Be Prepared! Follow the Boy Scout and Girl Scout’s Credo
Ensuring a successful hike does require a little bit of work and planning on the grown up side. But no matter how much preparation, hiking with kids is definitely worth it. Make sure before you head out, you have plenty of water, snacks with high nutritional value and protein like trail mix, a first aid kit, plenty of extra layers, sunscreen, and appropriate footwear. Having a map of the area in case you don’t have cell service is also a good idea. And when heading into the wilderness, it never hurts to throw our Terra Kid’s 4 Way Flashlight in the backpack to light up any dark spots.
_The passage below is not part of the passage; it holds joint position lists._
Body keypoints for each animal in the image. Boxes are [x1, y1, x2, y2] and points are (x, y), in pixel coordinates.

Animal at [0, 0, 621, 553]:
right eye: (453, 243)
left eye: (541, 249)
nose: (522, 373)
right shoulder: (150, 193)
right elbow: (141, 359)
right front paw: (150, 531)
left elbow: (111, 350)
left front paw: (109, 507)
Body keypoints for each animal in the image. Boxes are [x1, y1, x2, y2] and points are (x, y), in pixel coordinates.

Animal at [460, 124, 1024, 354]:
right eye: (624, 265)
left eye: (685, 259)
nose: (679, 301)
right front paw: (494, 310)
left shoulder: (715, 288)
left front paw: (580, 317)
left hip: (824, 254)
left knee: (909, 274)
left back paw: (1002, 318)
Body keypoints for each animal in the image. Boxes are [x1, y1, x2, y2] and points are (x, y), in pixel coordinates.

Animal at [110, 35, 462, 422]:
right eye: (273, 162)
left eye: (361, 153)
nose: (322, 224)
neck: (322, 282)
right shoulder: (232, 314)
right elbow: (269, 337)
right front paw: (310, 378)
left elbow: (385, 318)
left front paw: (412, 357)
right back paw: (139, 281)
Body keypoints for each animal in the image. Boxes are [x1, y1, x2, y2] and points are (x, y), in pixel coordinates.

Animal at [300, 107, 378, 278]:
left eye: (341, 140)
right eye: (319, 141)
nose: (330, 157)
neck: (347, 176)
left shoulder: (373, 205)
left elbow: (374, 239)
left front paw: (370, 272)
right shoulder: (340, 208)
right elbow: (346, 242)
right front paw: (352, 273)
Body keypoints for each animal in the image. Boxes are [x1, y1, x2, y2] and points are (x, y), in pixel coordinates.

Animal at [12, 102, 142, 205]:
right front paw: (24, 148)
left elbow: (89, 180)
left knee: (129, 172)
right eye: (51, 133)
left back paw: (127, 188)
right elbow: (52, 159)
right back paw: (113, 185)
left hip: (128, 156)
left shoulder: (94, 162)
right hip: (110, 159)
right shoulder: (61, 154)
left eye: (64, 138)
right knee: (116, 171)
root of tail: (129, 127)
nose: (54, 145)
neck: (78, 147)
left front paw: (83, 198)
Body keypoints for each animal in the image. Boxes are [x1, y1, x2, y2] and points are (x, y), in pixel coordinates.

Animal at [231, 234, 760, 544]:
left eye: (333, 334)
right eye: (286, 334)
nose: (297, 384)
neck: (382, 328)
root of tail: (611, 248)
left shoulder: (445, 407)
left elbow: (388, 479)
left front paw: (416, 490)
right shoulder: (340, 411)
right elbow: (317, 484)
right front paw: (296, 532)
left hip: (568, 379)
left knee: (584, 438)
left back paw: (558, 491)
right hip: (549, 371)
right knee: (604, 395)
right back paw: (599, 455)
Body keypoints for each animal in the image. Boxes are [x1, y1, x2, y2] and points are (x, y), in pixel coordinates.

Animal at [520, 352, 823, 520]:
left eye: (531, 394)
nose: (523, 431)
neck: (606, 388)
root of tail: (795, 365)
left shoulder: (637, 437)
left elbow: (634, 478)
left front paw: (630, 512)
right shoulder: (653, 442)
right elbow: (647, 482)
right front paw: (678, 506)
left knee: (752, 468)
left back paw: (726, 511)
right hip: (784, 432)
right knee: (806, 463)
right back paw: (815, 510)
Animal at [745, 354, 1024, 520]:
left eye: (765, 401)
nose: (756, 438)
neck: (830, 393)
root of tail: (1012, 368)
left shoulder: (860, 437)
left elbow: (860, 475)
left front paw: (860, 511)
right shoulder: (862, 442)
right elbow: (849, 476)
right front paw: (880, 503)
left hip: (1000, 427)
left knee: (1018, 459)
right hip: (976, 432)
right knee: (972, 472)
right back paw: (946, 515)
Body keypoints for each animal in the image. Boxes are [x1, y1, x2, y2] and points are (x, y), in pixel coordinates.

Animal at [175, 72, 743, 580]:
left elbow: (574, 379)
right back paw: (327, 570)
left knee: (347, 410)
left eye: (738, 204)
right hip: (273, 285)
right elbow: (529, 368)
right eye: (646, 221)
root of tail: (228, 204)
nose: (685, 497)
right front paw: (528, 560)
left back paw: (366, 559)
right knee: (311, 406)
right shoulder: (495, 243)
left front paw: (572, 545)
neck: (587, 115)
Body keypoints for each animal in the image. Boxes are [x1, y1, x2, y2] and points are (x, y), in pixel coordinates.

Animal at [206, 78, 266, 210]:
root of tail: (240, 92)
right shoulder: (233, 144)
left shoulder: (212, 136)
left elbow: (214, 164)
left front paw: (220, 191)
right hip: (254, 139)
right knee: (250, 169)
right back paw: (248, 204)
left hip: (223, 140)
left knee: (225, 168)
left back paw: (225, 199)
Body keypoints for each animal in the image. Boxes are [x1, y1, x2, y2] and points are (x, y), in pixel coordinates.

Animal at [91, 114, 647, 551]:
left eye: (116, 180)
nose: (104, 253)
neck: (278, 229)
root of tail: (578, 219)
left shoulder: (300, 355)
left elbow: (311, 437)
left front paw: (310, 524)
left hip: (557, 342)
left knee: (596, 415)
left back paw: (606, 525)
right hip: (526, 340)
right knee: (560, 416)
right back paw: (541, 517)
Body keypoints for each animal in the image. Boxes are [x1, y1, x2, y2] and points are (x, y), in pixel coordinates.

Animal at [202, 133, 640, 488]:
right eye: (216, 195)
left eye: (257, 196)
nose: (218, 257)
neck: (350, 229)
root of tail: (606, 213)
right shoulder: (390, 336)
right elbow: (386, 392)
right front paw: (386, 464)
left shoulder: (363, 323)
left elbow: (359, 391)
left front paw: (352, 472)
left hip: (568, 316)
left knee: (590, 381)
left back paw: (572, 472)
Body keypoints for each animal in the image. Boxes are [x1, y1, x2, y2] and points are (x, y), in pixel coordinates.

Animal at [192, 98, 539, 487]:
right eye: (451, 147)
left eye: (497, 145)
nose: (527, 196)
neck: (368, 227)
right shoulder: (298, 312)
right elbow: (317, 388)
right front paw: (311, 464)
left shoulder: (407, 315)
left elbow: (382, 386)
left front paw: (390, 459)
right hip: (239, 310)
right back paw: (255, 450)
Bring a Friend to Make the Miles Fly By
Nothing makes things more fun than having a friend to share the adventure with. Encourage your child to bring a favorite doll or stuffed animal to accompany them on the journey. Having this special pal will allow them to narrate the hike and point out all the cool things they are sharing. Our brand new doll Soley is the perfect pal to bring as she is all dressed up for adventure with her snazzy hiking boots, cozy fleece, and bright red scarf. Placing Soley (or any small friend) in our Summer Meadow Doll Carrier is will give them have a bird’s eye view while being safely snuggled on your child’s chest.
Notice, Observe, Listen
Nature makes a great training ground for observation and listening skills. The chorus of birds, the different textures of moss and bark, the gurgling of running water, the variation of leaf colors, and the sound of wind through the trees. Listening and observing allows your child to pay attention to the wonder all around them. Bring along one of our magnifying glasses or field microscopes to get up close and personal to the treasures your child discovers. Seeing the world through your children’s eyes will remind you of how fascinating bugs are, how graceful birds are, and how fun it is to get a little muddy! Use each water break and rest time to pay attention to all the sights and sounds around you as you go and before you know it, you will be back at the car!
Create a Hiking Notebook
And as you notice the sights and sounds of the hike, have your children draw or write notes about the things they see along the way in a journal. This record taking can take place in all kinds of ways from lists, descriptions, or even to stories of imagined scenarios. If everyone contributes to this nature hike journal it can become a treasured family album as the kids grow up. Another tip for keeping your kids engaged throughout the hike is to have them take pictures of things that interest them as they go. Not only will this keep them noticing the awe of what is around them, but you will have great pictures to help remember your family hikes.
Use Nature’s Classroom to Teach Life Skills
Being in the woods allows you to share all kinds of life skills with your children from noticing which direction the sun is rising to being aware of trail markers and blazes. You can show kids how to read an actual paper map (they still exist!), predict a storm by noticing the changes in the clouds, or use a compass to determine your course. Even a scraped knee, bug bite, or blister can be an opportunity to teach basic first aid.Bringing your kids on hikes encourages them to have a life-long connection to nature. Because a love for the great outdoors is not something we automatically inherent, time in nature fosters and develops this appreciation. Going for hikes with children is a simple way to show the next generation the wonders of the great outdoors and why we need to protect nature.